> [WHAT YOU SHOULD DO]
Lay out every line of the rows below as a Markdown table with the columns Num and Line, numbering each line and leaving out blank lines and the pictures.

———

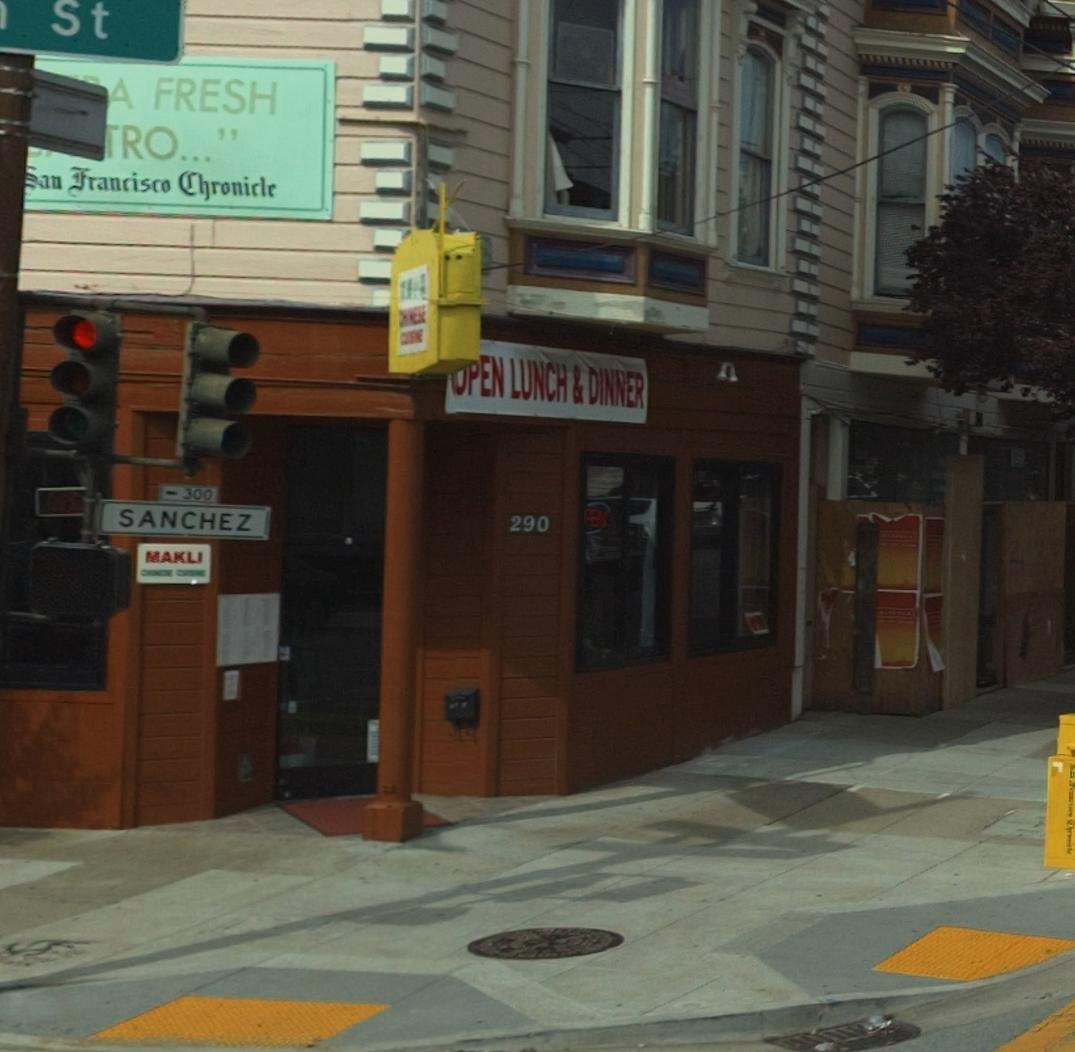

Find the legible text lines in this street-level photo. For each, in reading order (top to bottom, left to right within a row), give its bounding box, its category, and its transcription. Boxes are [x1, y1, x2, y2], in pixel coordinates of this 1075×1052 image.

[47, 0, 111, 41] None: St
[108, 75, 279, 117] None: A FRESH
[121, 122, 241, 164] None: RO..."
[38, 163, 277, 201] None: an Francisco Chronicle
[479, 352, 645, 410] None: EN LUNCH & DINNER
[164, 487, 214, 501] StreetNumberRange: <- 300
[117, 506, 253, 532] StreetName: SANCHEZ
[509, 513, 550, 533] StreetNumber: 290
[584, 508, 608, 527] None: PEN
[145, 550, 205, 565] BusinessName: MAKLI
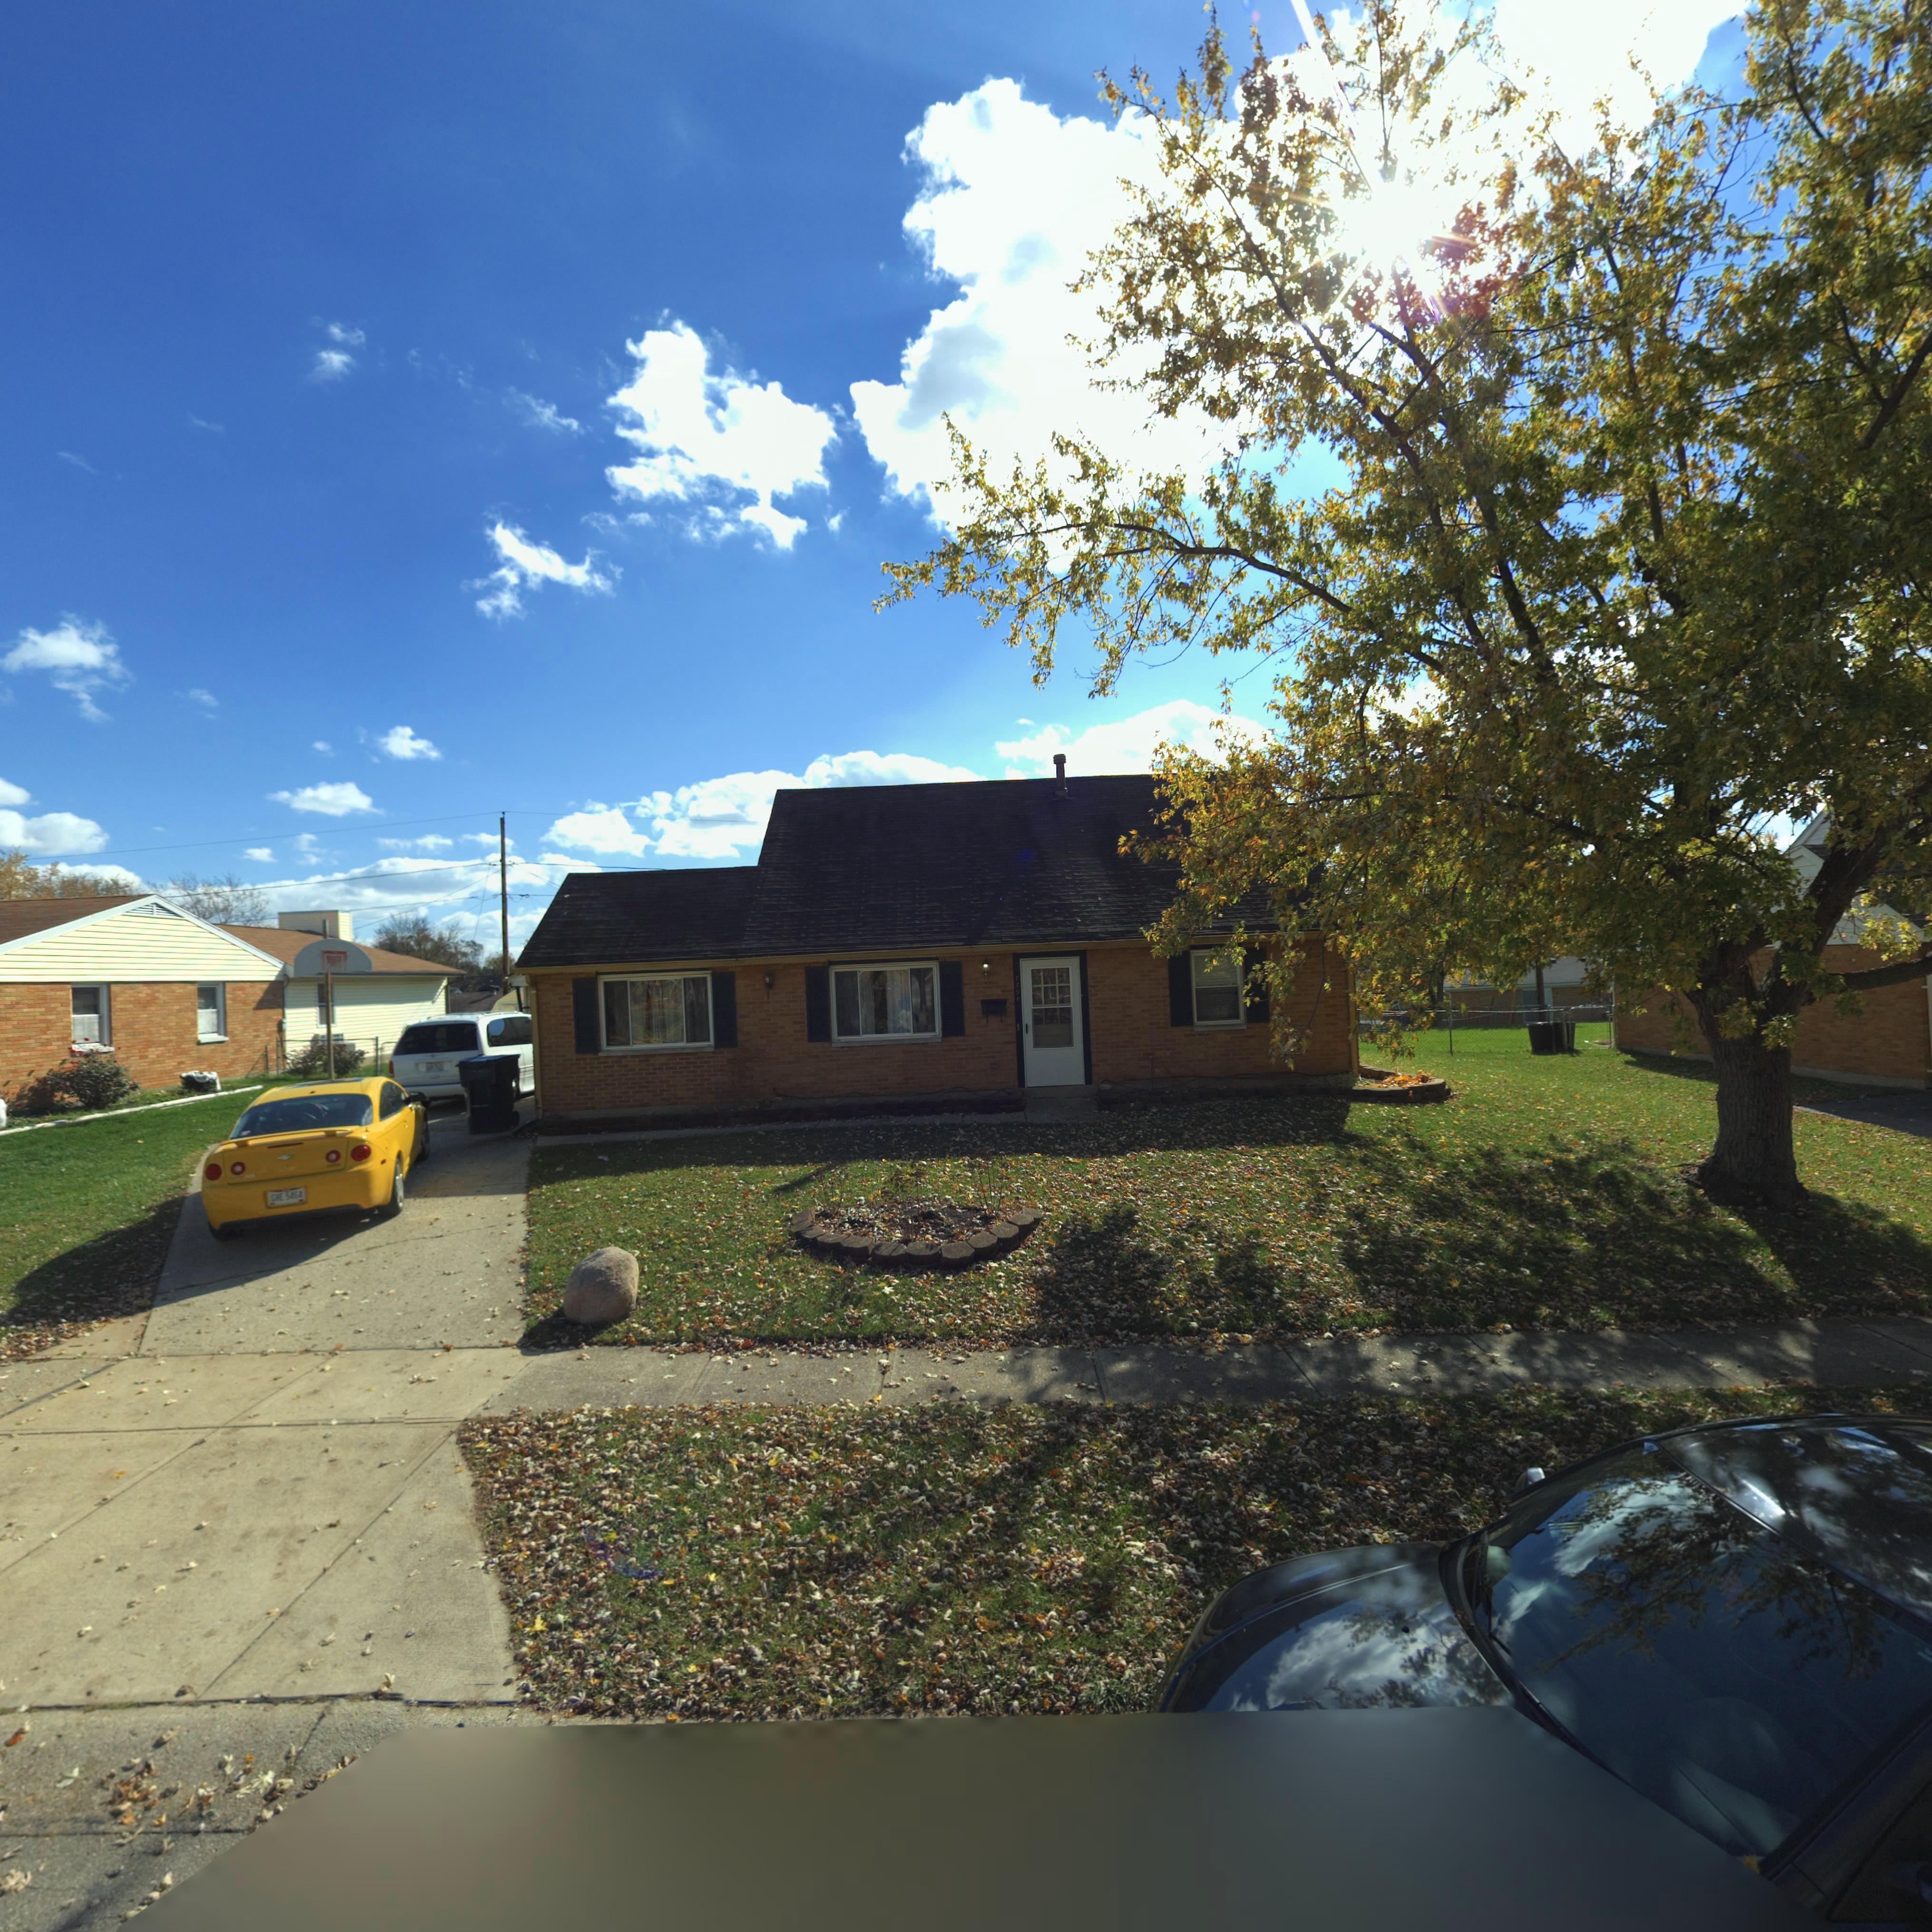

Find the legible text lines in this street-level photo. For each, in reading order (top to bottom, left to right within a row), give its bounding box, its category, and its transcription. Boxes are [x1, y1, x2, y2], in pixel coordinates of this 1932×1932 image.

[1014, 975, 1021, 1003] StreetNumber: 7754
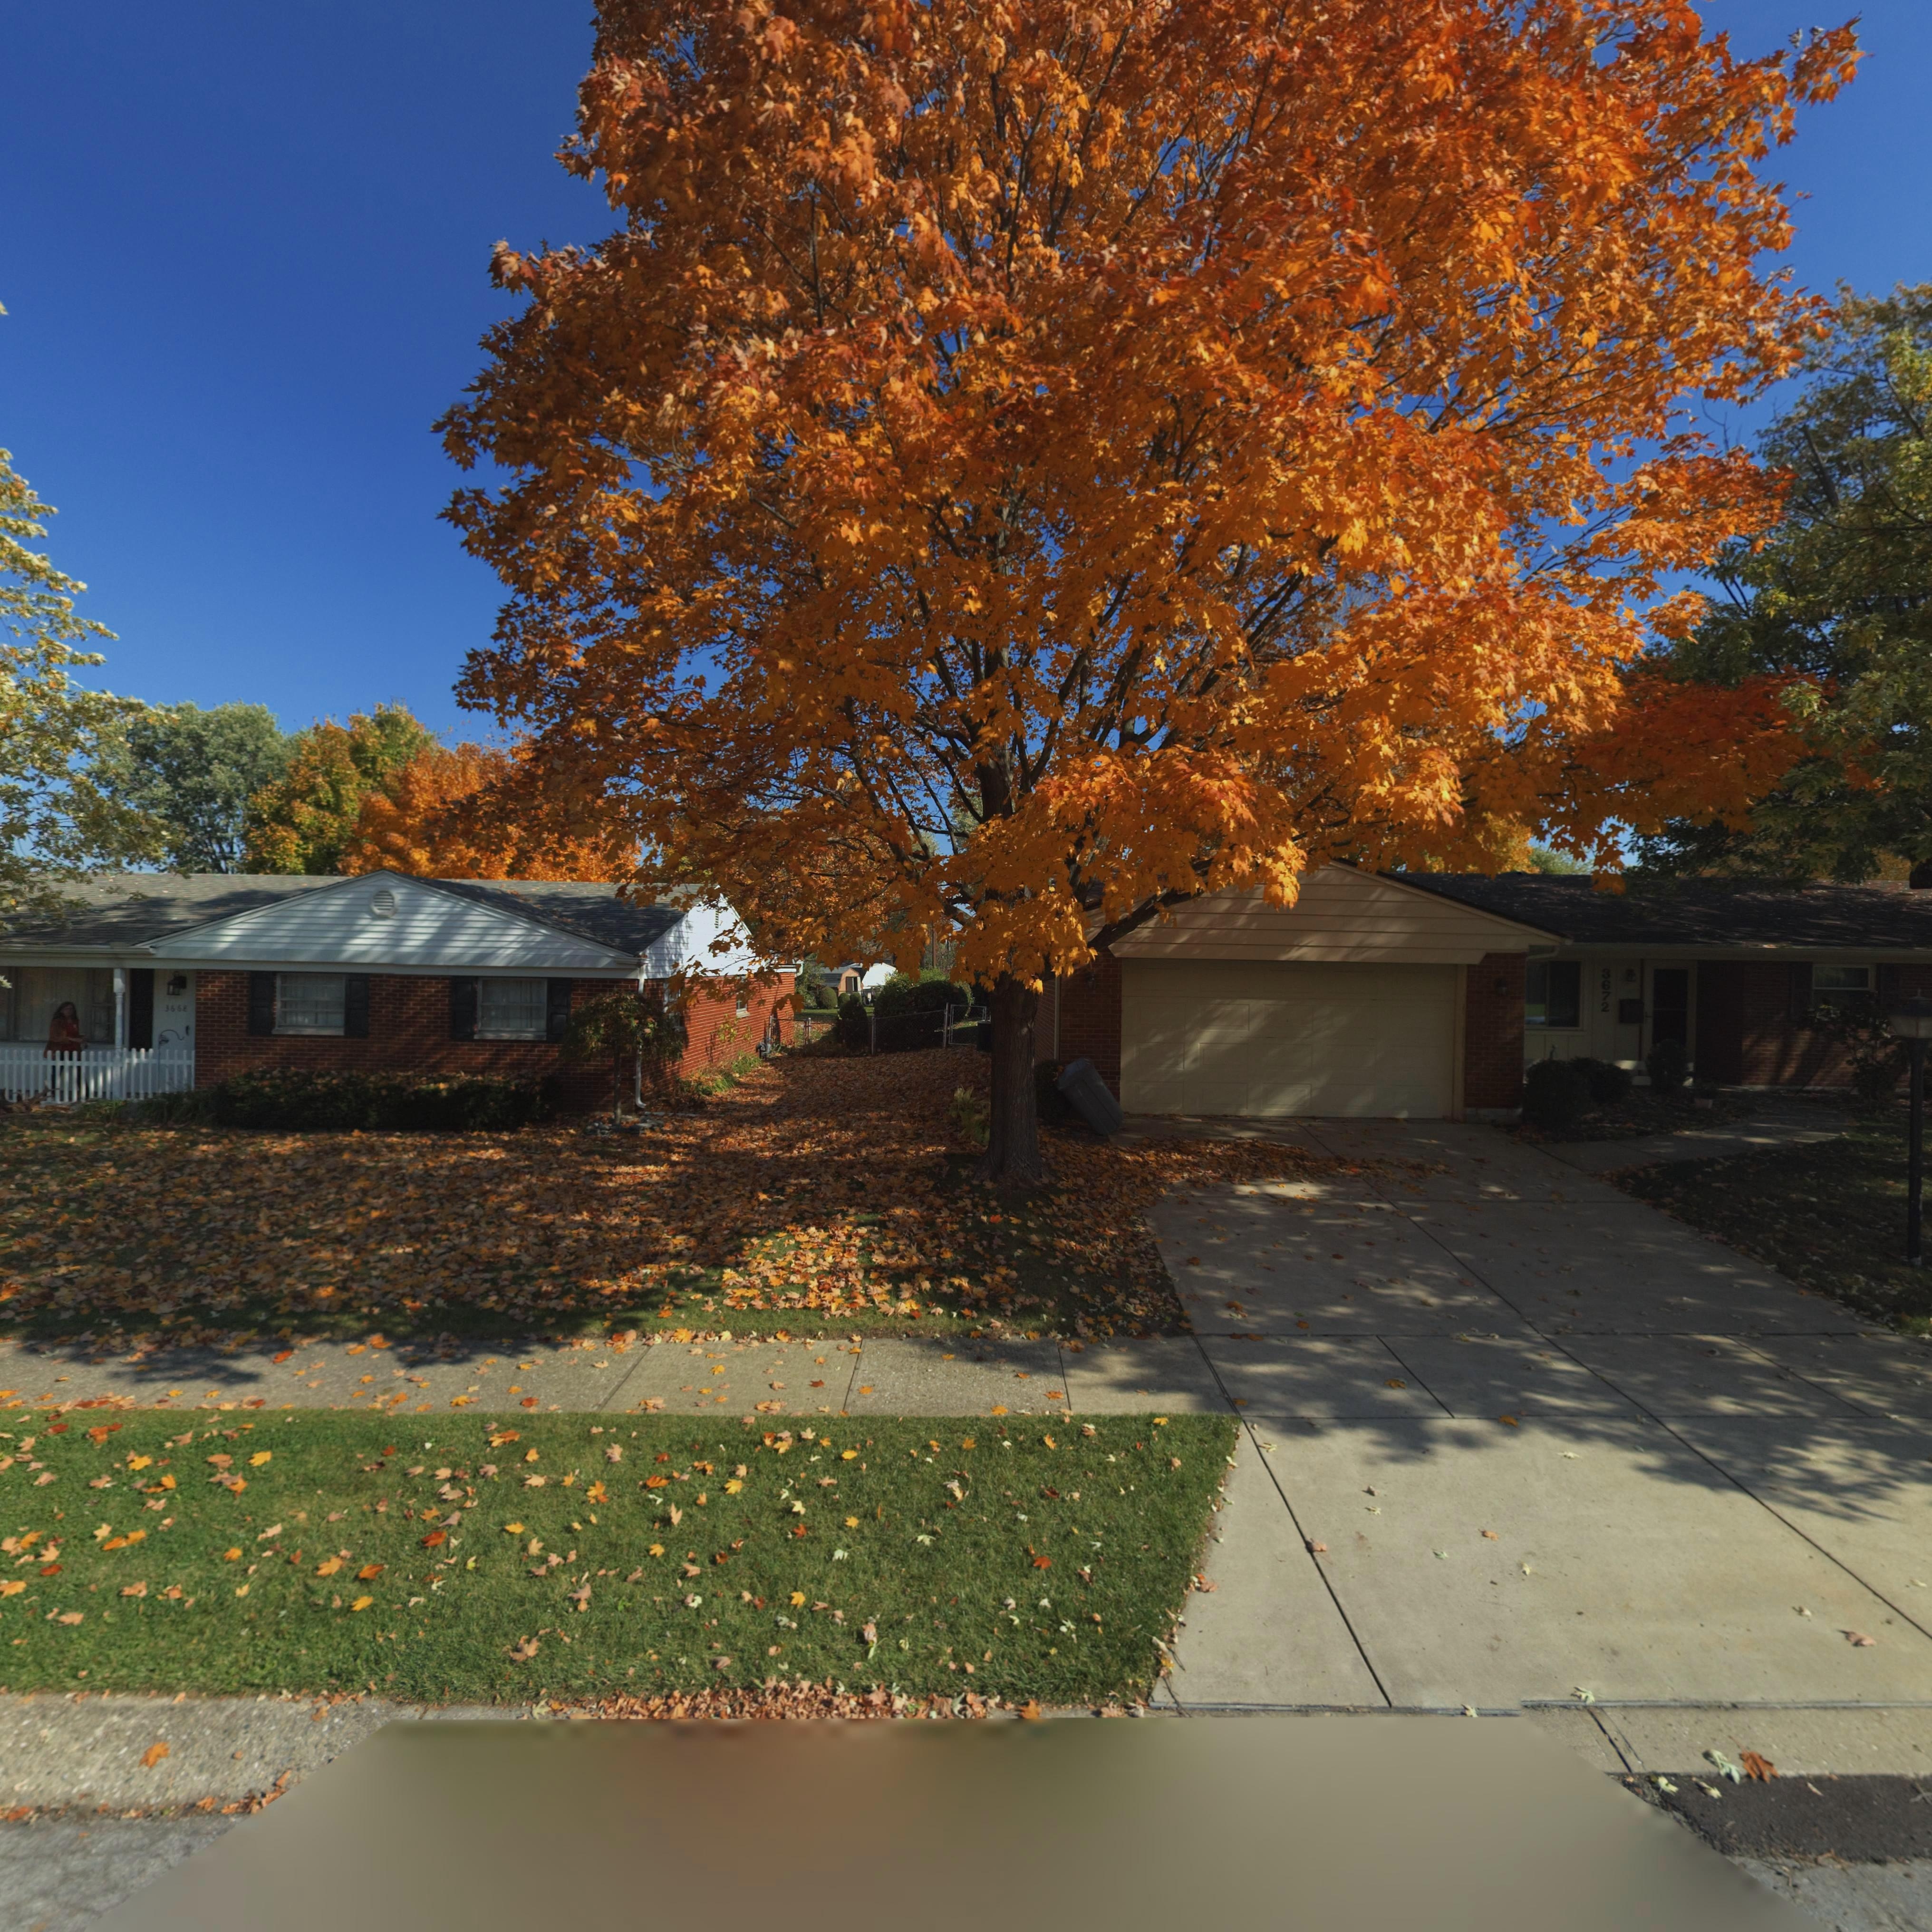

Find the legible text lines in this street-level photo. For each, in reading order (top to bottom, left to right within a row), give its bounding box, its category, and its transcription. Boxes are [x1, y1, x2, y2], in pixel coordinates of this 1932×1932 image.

[164, 1004, 188, 1013] StreetNumber: 3668
[1600, 967, 1611, 1013] StreetNumber: 3672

———

> [RESULT OF THIS TASK]
| Num | Line |
|---|---|
| 1 | Find the legible text lines in this street-level photo. For each, in reading order (top to bottom, left to right within a row), give its bounding box, its category, and its transcription. Boxes are [x1, y1, x2, y2], in pixel coordinates of this 1075×1052 image. |
| 2 | [47, 0, 111, 41] None: St |
| 3 | [108, 75, 279, 117] None: A FRESH |
| 4 | [121, 122, 241, 164] None: RO..." |
| 5 | [38, 163, 277, 201] None: an Francisco Chronicle |
| 6 | [479, 352, 645, 410] None: EN LUNCH & DINNER |
| 7 | [164, 487, 214, 501] StreetNumberRange: <- 300 |
| 8 | [117, 506, 253, 532] StreetName: SANCHEZ |
| 9 | [509, 513, 550, 533] StreetNumber: 290 |
| 10 | [584, 508, 608, 527] None: PEN |
| 11 | [145, 550, 205, 565] BusinessName: MAKLI |
| 12 | Find the legible text lines in this street-level photo. For each, in reading order (top to bottom, left to right within a row), give its bounding box, its category, and its transcription. Boxes are [x1, y1, x2, y2], in pixel coordinates of this 1932×1932 image. |
| 13 | [1014, 975, 1021, 1003] StreetNumber: 7754 |
| 14 | Find the legible text lines in this street-level photo. For each, in reading order (top to bottom, left to right within a row), give its bounding box, its category, and its transcription. Boxes are [x1, y1, x2, y2], in pixel coordinates of this 1932×1932 image. |
| 15 | [164, 1004, 188, 1013] StreetNumber: 3668 |
| 16 | [1600, 967, 1611, 1013] StreetNumber: 3672 |